Monday, May 21, 2007

An Uneasy Peace

My in-laws visits are always fraught with expectations that are never realized. Even before my husband did the unthinkable by marrying outside his race and class - he's from an upscale suburb in northern Virginia that is a world away from the Section 8 housing in which I spent my childhood - his relationship with his father was strained.

When my husband was only four years old, his father divorced his mother and married their neighbor and friend with whom he had been having a long-term affair. The battle lines were drawn. My husband and his brother, Jay, lived with his mother in Kansas and visited his father and his new wife in Connecticut during the summer. At some point, Jay stopped visiting but, when he was sixteen, my husband chose to live with his father and left his mother and Jay behind in Kansas.

I am certain the years my husband spent with his father did a tremendous amount of damage to his psyche. My husband's father is a career soldier who does not suffer fools. He graduated from the United States Naval Academy and rose quickly through the ranks, retiring as a Lieutenant Commander and going on to work for several large military contractors before starting his own engineering consulting business. As a Type A person myself, you would think my father-in-law and I would get on fabulously, but we don't because my father-in-law still treats my husband like a sixteen year old boy.

His visits are not so much paternal as they are professional. He's distributing his estate between Jay and my husband, so we get phone calls on short notice telling us to expect him with a moving truck full of furniture in a few days. Most recently, he gifted us with an antique US Naval Academy chair (see photo) that will go to Bubba when he has his own home.

::::::::::

— WHAT TO DO —
According to "An Uneasy Peace," what did the father-in-law most recently give the couple?

::::::::::

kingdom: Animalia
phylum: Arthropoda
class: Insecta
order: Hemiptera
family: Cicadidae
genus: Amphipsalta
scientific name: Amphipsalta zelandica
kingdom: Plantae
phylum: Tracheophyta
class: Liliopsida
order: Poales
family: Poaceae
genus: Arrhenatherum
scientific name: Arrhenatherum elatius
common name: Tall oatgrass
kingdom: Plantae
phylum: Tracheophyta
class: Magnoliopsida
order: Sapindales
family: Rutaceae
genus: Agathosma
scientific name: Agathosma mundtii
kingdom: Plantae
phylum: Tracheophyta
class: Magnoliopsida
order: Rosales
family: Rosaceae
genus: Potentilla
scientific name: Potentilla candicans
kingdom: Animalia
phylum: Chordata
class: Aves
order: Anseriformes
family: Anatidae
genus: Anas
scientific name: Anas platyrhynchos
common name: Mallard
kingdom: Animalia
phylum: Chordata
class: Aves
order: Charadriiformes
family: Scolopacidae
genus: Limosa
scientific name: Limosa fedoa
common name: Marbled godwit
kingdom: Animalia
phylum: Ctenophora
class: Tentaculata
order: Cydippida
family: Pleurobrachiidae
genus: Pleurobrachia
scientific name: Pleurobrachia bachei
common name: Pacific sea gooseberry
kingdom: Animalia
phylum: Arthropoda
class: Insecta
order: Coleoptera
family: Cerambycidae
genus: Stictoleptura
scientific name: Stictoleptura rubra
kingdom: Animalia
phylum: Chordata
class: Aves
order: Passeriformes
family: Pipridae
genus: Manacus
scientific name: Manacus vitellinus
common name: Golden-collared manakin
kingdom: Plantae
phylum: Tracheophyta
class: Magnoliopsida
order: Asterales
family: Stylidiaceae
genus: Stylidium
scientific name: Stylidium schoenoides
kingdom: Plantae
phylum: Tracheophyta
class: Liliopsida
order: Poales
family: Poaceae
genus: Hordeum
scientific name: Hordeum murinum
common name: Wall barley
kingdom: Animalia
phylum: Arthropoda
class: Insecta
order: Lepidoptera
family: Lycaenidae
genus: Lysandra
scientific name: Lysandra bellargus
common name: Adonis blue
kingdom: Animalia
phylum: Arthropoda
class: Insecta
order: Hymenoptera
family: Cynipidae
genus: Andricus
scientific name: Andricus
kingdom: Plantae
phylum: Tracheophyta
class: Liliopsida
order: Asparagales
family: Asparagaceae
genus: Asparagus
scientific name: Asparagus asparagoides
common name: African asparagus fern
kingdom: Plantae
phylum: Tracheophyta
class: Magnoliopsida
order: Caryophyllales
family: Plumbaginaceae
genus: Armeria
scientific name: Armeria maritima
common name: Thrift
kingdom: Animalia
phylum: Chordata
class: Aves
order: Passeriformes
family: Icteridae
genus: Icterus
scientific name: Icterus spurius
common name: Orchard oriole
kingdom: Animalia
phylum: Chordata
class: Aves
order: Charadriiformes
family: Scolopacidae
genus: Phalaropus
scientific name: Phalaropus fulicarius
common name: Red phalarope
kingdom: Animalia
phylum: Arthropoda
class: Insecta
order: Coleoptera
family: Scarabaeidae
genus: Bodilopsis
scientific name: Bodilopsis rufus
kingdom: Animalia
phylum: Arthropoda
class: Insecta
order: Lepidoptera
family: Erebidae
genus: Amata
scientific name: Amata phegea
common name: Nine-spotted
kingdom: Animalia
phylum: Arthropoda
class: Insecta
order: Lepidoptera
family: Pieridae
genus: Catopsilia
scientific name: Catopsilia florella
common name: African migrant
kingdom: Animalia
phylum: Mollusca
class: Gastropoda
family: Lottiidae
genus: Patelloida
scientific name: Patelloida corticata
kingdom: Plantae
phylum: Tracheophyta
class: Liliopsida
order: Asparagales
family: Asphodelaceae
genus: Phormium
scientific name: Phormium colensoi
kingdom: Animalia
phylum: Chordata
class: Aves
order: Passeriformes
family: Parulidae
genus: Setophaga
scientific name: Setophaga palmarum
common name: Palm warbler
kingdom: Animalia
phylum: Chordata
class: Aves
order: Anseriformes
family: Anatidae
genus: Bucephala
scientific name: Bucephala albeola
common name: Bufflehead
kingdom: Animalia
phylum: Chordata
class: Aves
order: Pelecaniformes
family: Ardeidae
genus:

::::::::::

— TASK OUTPUT —
An antique US Naval Academy chair.